---------- TEXT PASSAGE

Sunday, July 31, 2005

Best Talker I Never Taped

Cage’s most famous musical composition is 4’ 33”. It is four minutes and thirty-three seconds of silence. His first book is Silence. His is the sound of a silencer. Cage tried to lower the rising deafening decibels of twentieth century music.

Cage was a wonderful talker. He lived at the end of his life on west 18th Street. From a window we could watch traffic moving up 6th Avenue. He had there a collection of cacti, of succulents; I presume Cage was as expert with cacti as he was with mushrooms. Were some of his cacti edible?

Cage was the best talker I never taped. As it happens, I taped many interviews. Eugene McCarthy and Daniel Berrigan had a direct understanding of the world, and man’s duty to it, far greater than Cage. Anarchy, by their standard, evinces fatuous dated quietism. Andy Warhol and Allen Ginsberg, outside of twentieth-century society like Cage because of their homosexuality, nevertheless were able to present themselves and their work in a significant way. W.H. Auden and Denise Levertov were better writers.

I tried to interview Ezra Pound. I phoned his Venice home when I was in Florence. An English woman answered -- Dorothy Shakespeare? Olga Rudge? “You wish to see Mr. Pound?“ she asked. “Write first.” I returned to New York and, as I composed my letter, Pound died.

Wednesday, July 27, 2005

Writing through Aesop

Ray Johnson buys shoes at J.C. Penney
To haunt a beach

Where a gull he names
Robin

Stalks a horseshoe crab named
Worm

“Why don’t you walk sideways?”
The gull asks the crab.

Because I cannot fly.
“Want me to teach you?” Asks

Robin
Worm:

I could get crabby. “What
great shoes you have,”

Robin tells Ray.
I cannot swim with them.
_____ _____

Crab: A bug once said to an ox:
How come a big strong fellow like you

Is content to serve mankind
And do all their hard work for them

While I, who am no bigger than you see,
Live on their bodies

And drink my fill of their blood,
And never do a stroke at all.

--------------------

In the blog entries, what is the title of Cage's first book? The data that comes next has nothing to do with the blog entries.

---------- SUPPLIED ENTRIES

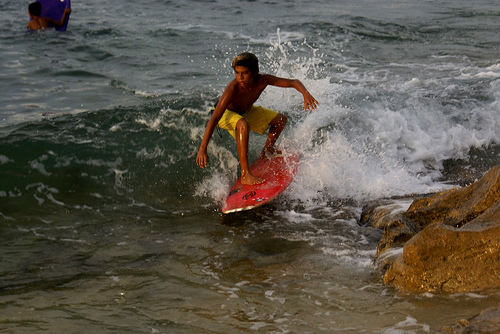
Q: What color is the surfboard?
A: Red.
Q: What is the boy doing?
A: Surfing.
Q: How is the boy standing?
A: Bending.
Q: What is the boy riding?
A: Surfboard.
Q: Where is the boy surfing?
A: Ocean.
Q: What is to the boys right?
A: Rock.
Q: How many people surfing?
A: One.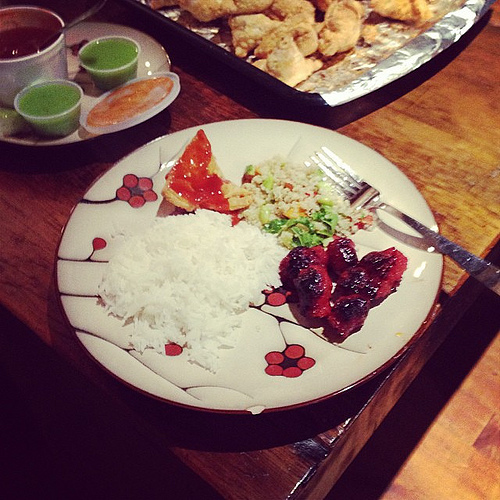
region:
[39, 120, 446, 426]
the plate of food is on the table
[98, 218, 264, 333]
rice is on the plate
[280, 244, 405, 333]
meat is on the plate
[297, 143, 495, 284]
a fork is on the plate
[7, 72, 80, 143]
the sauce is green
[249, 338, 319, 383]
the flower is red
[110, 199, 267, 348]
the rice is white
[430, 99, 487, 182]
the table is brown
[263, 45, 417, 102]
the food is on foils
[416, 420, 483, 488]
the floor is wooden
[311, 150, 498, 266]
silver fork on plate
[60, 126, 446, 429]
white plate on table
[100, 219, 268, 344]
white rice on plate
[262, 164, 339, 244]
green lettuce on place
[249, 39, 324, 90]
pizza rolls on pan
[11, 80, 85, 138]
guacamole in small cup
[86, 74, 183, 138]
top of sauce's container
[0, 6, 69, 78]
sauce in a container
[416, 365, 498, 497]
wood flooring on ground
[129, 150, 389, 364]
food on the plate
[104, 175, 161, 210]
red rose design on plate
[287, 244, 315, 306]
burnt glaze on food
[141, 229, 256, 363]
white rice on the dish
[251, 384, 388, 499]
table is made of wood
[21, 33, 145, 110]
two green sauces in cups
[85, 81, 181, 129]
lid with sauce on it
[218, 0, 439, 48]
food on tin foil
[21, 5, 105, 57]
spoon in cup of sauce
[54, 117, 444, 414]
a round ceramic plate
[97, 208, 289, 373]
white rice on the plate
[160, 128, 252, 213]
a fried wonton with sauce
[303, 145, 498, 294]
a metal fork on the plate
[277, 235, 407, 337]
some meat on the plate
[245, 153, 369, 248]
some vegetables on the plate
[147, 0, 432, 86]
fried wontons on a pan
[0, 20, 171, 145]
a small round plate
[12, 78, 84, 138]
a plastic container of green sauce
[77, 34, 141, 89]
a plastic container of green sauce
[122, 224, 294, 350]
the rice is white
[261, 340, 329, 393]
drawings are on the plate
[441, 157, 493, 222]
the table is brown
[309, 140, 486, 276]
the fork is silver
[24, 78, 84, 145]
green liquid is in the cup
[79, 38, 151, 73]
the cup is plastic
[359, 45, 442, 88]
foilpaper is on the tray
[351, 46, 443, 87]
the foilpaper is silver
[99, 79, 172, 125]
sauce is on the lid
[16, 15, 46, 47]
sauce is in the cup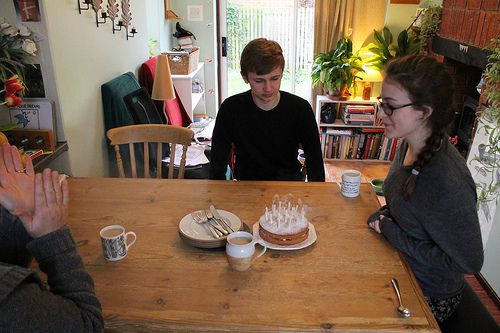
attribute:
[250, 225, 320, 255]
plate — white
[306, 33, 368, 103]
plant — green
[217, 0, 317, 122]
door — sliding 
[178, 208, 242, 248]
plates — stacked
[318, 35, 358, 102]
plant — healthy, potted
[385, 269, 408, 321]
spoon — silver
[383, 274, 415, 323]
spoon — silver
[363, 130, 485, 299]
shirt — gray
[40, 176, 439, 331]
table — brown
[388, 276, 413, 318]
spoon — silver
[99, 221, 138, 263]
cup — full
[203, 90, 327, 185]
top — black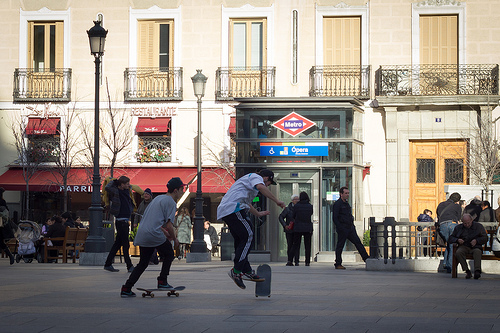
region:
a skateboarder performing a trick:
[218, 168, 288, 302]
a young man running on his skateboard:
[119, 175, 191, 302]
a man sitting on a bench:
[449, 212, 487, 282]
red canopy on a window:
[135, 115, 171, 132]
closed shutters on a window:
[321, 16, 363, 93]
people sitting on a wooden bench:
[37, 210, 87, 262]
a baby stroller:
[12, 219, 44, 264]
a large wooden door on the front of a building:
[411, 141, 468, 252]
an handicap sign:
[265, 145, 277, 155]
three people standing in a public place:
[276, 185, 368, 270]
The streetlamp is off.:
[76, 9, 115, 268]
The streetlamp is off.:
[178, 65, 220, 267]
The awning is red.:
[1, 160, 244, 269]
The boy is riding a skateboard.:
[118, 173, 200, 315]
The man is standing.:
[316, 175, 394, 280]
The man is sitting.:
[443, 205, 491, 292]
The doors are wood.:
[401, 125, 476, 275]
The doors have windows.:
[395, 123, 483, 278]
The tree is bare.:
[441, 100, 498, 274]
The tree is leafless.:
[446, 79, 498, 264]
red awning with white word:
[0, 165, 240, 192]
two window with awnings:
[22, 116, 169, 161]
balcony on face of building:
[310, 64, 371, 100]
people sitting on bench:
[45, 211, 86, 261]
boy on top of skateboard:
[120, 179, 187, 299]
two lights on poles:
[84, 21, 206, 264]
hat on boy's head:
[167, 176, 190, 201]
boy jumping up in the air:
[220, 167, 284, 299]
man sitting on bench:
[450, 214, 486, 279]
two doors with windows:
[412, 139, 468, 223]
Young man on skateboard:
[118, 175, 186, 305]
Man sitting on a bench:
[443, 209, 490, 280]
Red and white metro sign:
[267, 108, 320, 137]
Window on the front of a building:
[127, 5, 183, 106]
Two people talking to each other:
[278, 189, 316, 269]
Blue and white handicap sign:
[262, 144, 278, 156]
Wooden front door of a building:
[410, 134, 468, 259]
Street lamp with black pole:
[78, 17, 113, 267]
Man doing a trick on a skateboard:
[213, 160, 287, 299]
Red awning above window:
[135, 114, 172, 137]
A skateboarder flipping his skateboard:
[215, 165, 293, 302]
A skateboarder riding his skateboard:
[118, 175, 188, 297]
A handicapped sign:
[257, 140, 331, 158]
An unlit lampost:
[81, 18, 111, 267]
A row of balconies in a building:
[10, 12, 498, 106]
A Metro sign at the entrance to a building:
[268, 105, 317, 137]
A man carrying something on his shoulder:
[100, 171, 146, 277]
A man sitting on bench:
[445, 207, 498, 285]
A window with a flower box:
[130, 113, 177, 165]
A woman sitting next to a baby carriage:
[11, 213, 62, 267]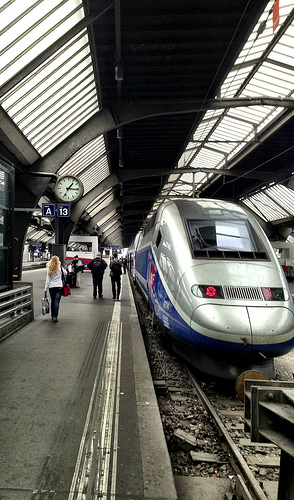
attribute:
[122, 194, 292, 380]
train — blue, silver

--------------------

OUTPUT FOR THIS TASK: Silence